The
curiosities described here have to be regarded as purely speculative
since there is a complete lack of evidence to establish with certainty
any actual relationship. These weird coincidences are by no means
relevant to propose any creditable theory unless overwhelming evidences
would be discovered in the future (which is quite unlikely).
These mysterious remote connexions
have to do with some linguistic affinities and other features existing
in some Native American peoples: being the Bering Strait crossing
theory the most creditable one about their origins, and being also
their anthropological and biological features quite close to the
Eurasian peoples, we can assume that some of the Scythians and other
groups reached the Americas through the frozen Arctic and originated
new ethnic entities.
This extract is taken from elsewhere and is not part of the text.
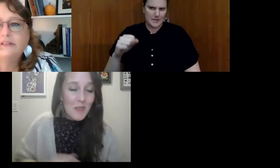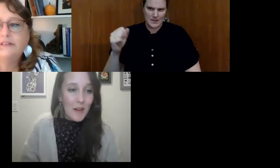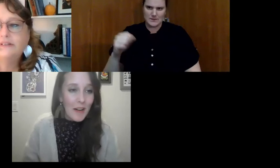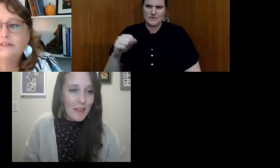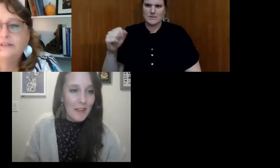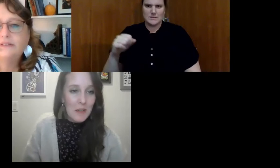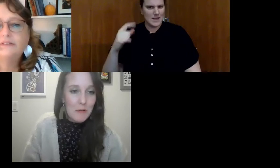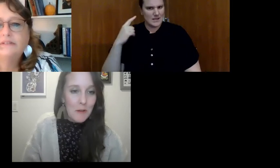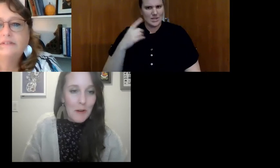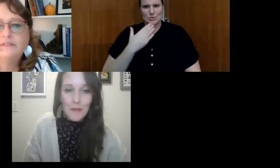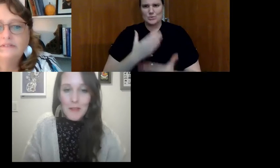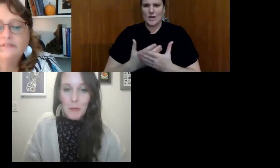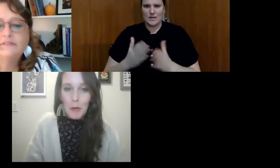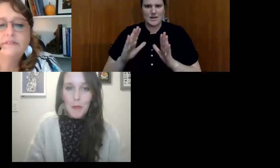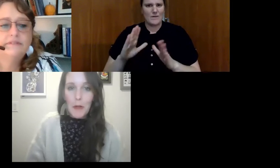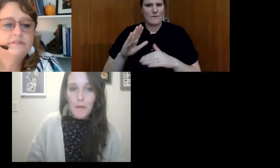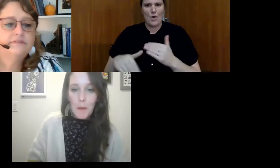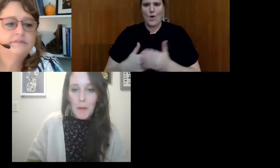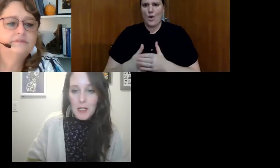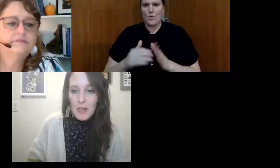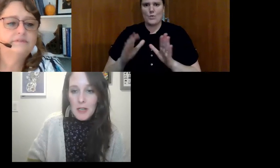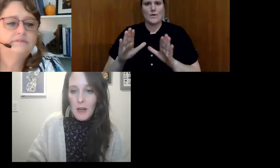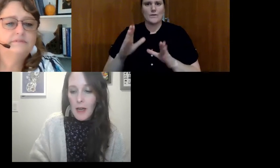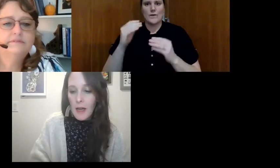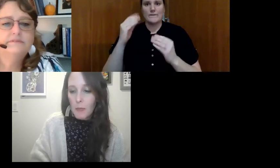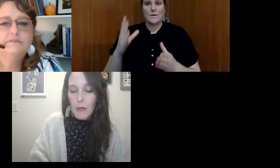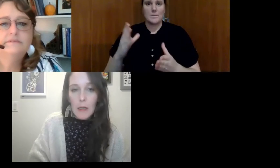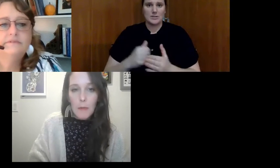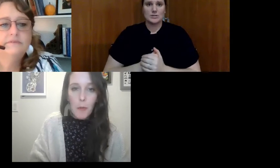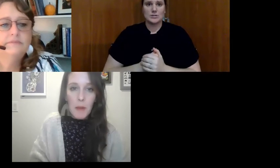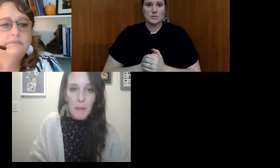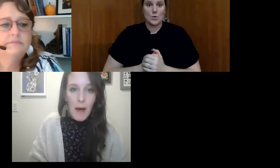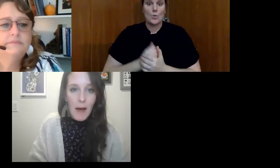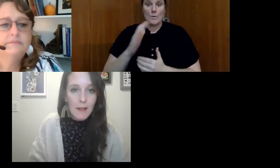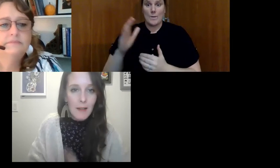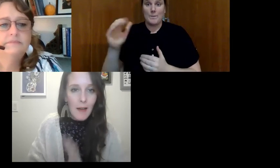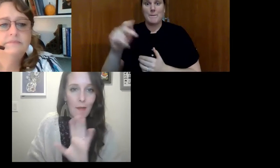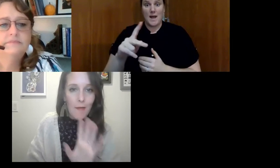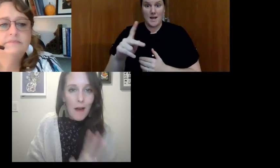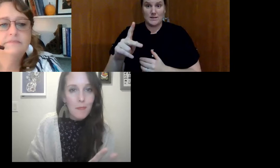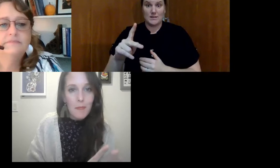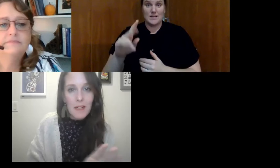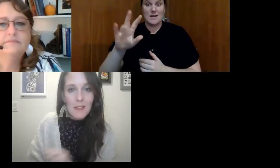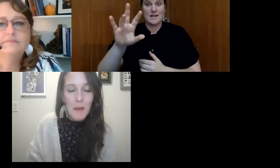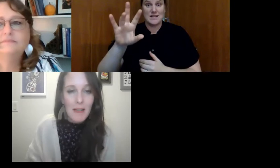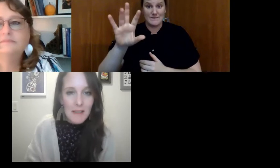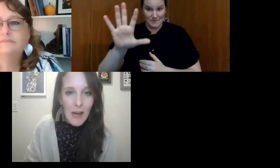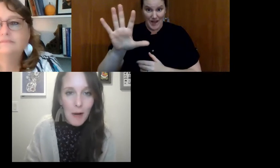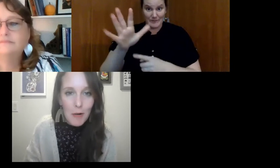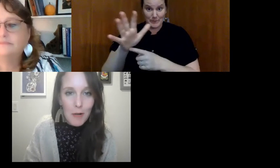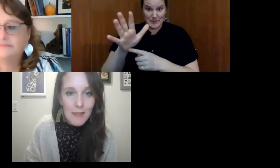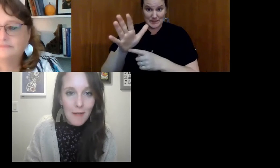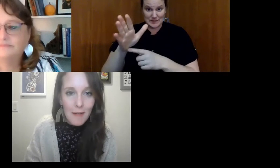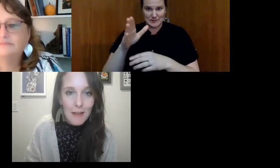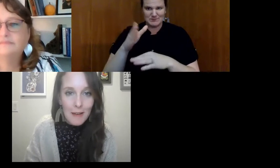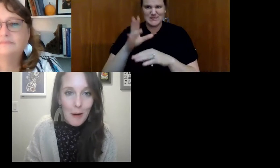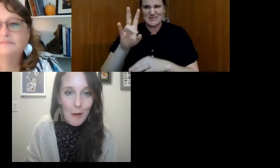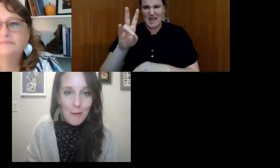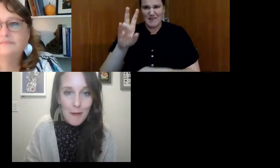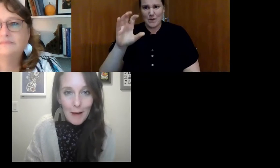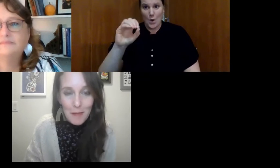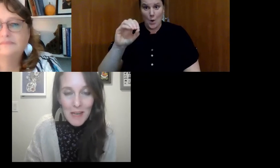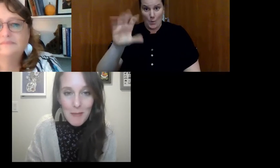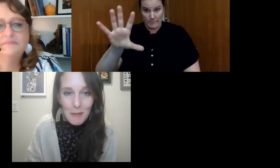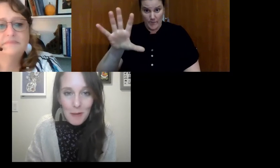darling, that sounds great. Thank you for all this wonderful information. And we will be back at five minutes past the hour, 7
Consequently, it is not excluded that among these
migrations there might have been also any Sumerian-related group, or at
least, some "ziqqurat-builder" people.
The interesting curiosity regards one of these outstanding
civilizations of America, known as Maya ‒ a word that may have the same
root as Magyar ‒, whose myth of origins deals with the twin heroes who
were hunters ‒in the same way as Hunor and Magor‒, and whose names have
significant meanings: Hun-Apu and Xbalenque. These twins were born to a
virgin princess who was spitten by a skull hanging on a branch of a
tree, that story recites the virgin birth stories like the Turul legend or
the conception of Saint
Mary. The name Hun-Apu, by chance, has an exact meaning
also in Hungarian, that is "Hun-Dad", apu being the vocative of
endearment for father, that is like dad in English,
therefore, it would be understood by a modern Hungarian as
"Hun-father". The meaning in Kiche (the Maya language) is anyway
interesting: Hun-Apu may be translated as "Master Magician",
exactly what in the ancient Middle East was known as the Rab-mag.
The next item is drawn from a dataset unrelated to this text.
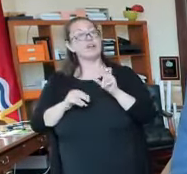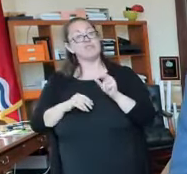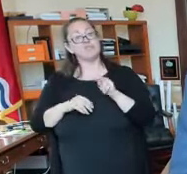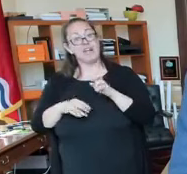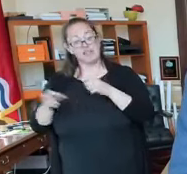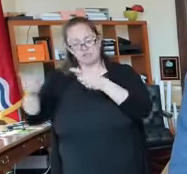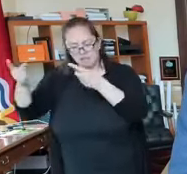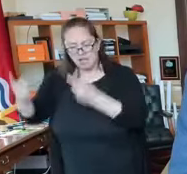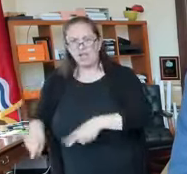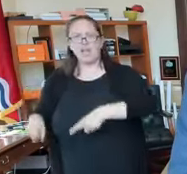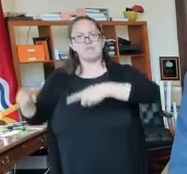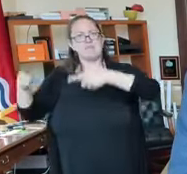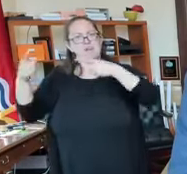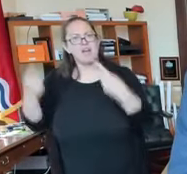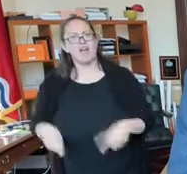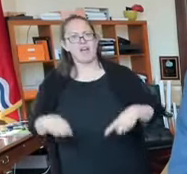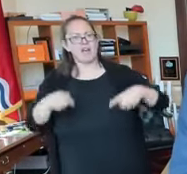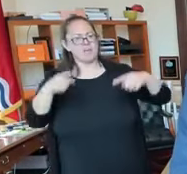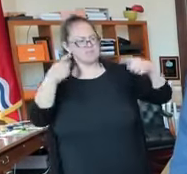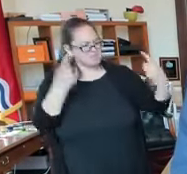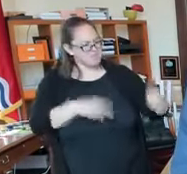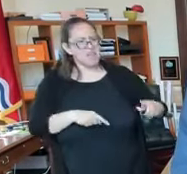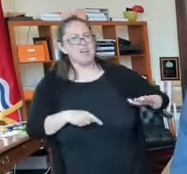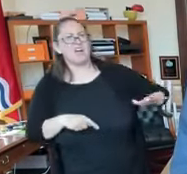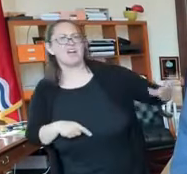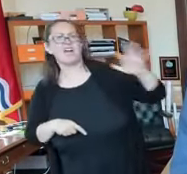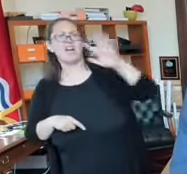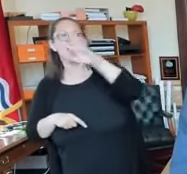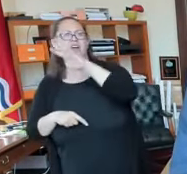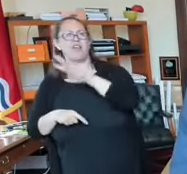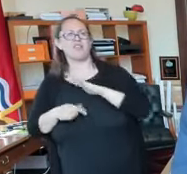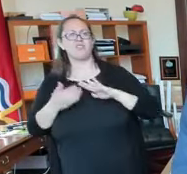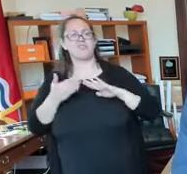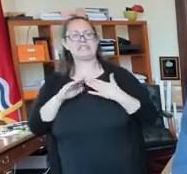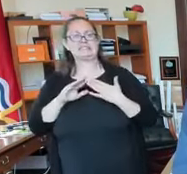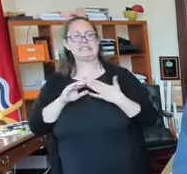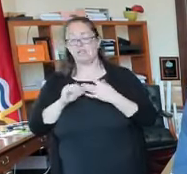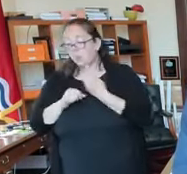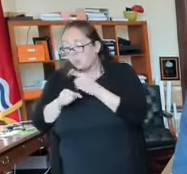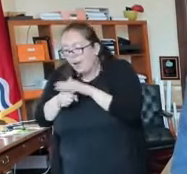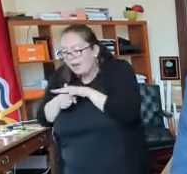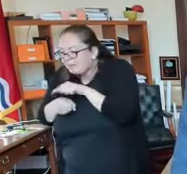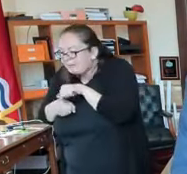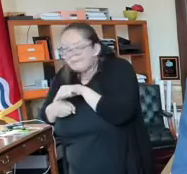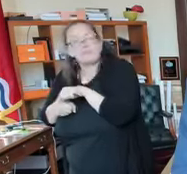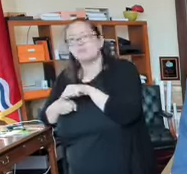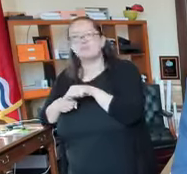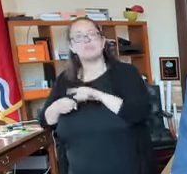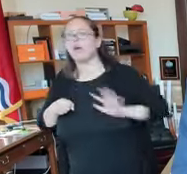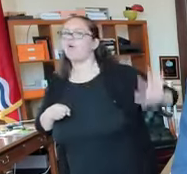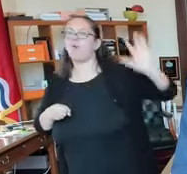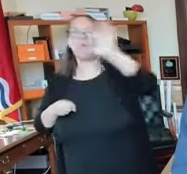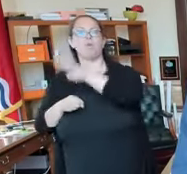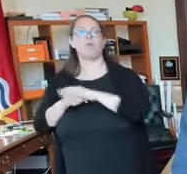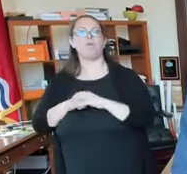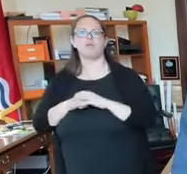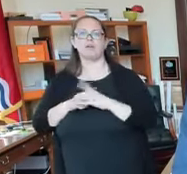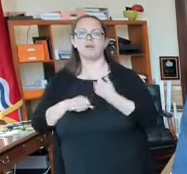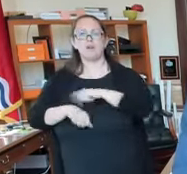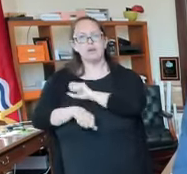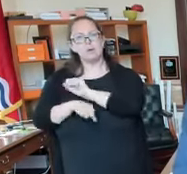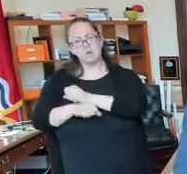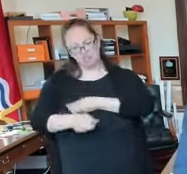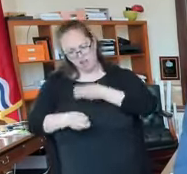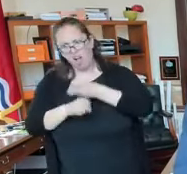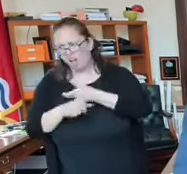in every portion and sector in our city. We're working very, very hard to try to address it.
His brother Xbalenque had a meaningful name as well: "Jaguar", that is
the American counterpart of the leopard: is it only a coincidence that
Nimrod, the mighty hunter, was the lord of the leopards?
By analogy, the Maya twin heroes appear to have a Mesopotamian origin
related to Nimrod, and also by analogy, the Maya as well as
Sumerian-Babylonians built ziqqurats with the same religious purposes.
Another curious fact is that the term "Hun" is very frequent in the
composition of Maya mythological names found in the Popol-Vuh,
like Hun-Hunapu, Vukub-Hunapu, Hunbatz, Hunchouen,
etc. Did they keep the secret of the ancient origin of this term, that
became the designation of a people in Asia? Other elements of the Maya
mythology suggest that they indeed came from Asia through the Bering
Strait: their account of origins relates about a time in which the
people were confused because they were unable to understand the speech
of each other, and so they had to leave their dwelling place according
to the language groups. Along their journey they had to overcome many
difficulties, crossing high mountains and even the sea, that by miracle
was divided to allow them pass through (!). The Maya legend of origins
refers also to the darkness where they lived before the sun appeared,
and in the beginning its light was faint, concepts which may be
explained by tracing back to their passage through the cold north in
their migration from Asia, remembered by their ancestors as the land
without sun in winter, and with a feeble sunlight in summer.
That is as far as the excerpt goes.